/ 15 September 2006

Boks have been successfully reinvented

When South Africa began the 2006 Tri-Nations they succumbed to a humiliating 49-0 defeat to Australia in Brisbane. Three months later they beat the same team 24-16 at Ellis Park. In between, the press, the public and his own employer vilified the coach.

Indeed, it is likely that the difference between Jake White taking the Springboks to next year’s World Cup and signing on for some cozy sinecure in Europe can be measured by the one-point margin of victory over New Zealand in Rustenburg.

In the wake of last week’s rather more impressive victory, White and his captain, John Smit, were quick to assume the moral high ground. We were assured that the team had always believed it could turn things around and that there was no great change in tactical thinking between Brisbane and Johannesburg. This is, of course, hogwash.

For one thing, there was a vast change in personnel between the two sides in question. Eight changes and two positional switches in the starting 15 and four on the bench added up to about a 70% churn. Even so, if the replacement players bore any resemblance to their predecessors it might be possible to argue that not much had really changed other than the team’s ability to implement that much-maligned beast, the game plan. This is, of course, hogwash.

White and Smit can argue until they are blue in the face about the effect on team line-ups of injuries sustained and injuries recovered from, but that cannot explain the massive change in overall philosophy. Put simply, the team that won at Ellis Park wanted to play; the one that lost in Brisbane wanted to tackle.

When did White’s brave new world begin to go pear-shaped? Perhaps it was sometime on the tour to Europe last year when the happy corollary between the rush defence and intercept tries became too important to the overall dynamic of the team. They began to believe that the value of phase play had been overrated and that turnover ball was the true Holy Grail.

And so we arrived at the point where no one wanted to carry the ball and everyone wanted to kick it. It was a little ironic that this mindset arrived just as the Springboks took their set-piece play to new levels.

Consequently, we were treated to the sight of the Springbok scrum and line-out delivering ball on silver platters, surrounded by parsley, which the backs gratefully kicked straight to the opposition.

Was it coincidence that the great ”fetcher debate” arose at the same time? The Boks had no one willing to get his hands dirty at the breakdown, so the Richie McCaws, Phil Waughs and George Smiths got away scot-free at the ruck. It would all have been different, said White’s critics, if he had had the sense to pick Luke Watson.

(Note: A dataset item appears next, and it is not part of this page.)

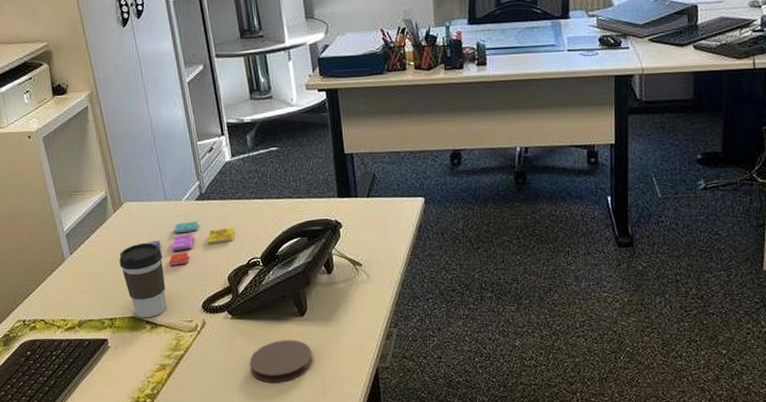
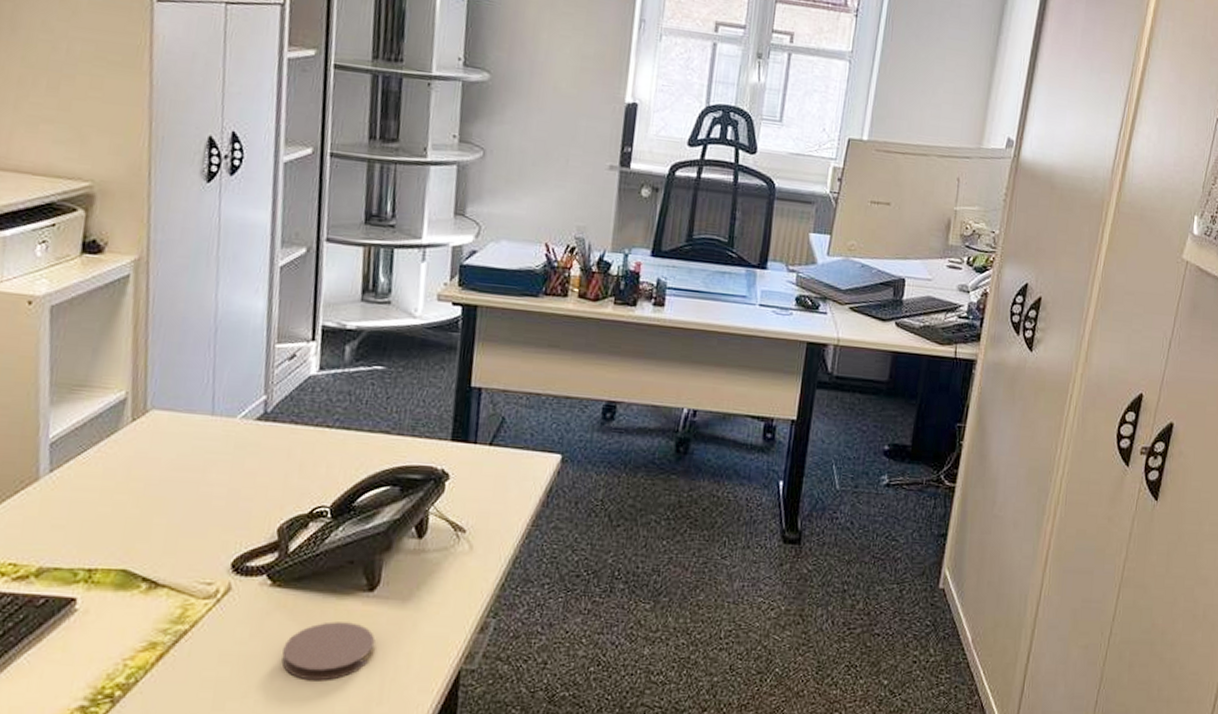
coffee cup: present [119,242,167,318] -> none [122,468,190,574]
books: present [147,221,235,266] -> none [171,447,301,505]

But it wouldn’t have been. In the Springbok team that went on tour at the beginning of the Tri-Nations, any ball that Watson might have delivered would simply have been kicked away.

As ever, it took ultimate adversity to change things. It took four successive defeats and an hour of All Black supremacy at Loftus Versfeld for the coach to try something new.

He took off his talisman, Percy Montgomery, and replaced him with a scrumhalf who had never played fullback, Ruan Pienaar. He also removed a plainly bewildered Butch James and restored Andre Pretorius at flyhalf.

In the end, that’s all it took: The introduction of two players who had been divorced from the team dynamic long enough to refuse to buy into a sterile system. Pretorius galvanised the midfield and Pienaar ran the ball back at the bemused All Blacks. The game was still lost heavily enough, but those 20 minutes may yet prove to be the ones that won the World Cup.

Still, White wasn’t sure, and it took him another week to persuade himself of the possibility that attack remains the best form of defence. Rather than admit that he was going to pick 20-year-old JP Pietersen at fullback for Ellis Park, he named him as one of two new additions to the squad from the Sharks. The other, Brent Russell, was sent home when White agreed to bite the bullet.

And on Saturday the crowd and most of the watching public seemed convinced Pietersen was going to have a bad day. When he knocked on a high ball and AJ Venter foolishly picked it up, conceding a penalty in the process, you could hear the groans from Phalaborwa to Piketberg. Too risky, they sighed, as though Johan Heunis and Andre Joubert caught everything that came their way.

Ultimately, Pietersen won over the critics and White’s Springboks were successfully reinvented over the course of a desperately demoralising tournament. They have thrown off their conservative shackles and can look to the future in hope rather than fear. Funny what can be achieved when you’re at your wits’ end.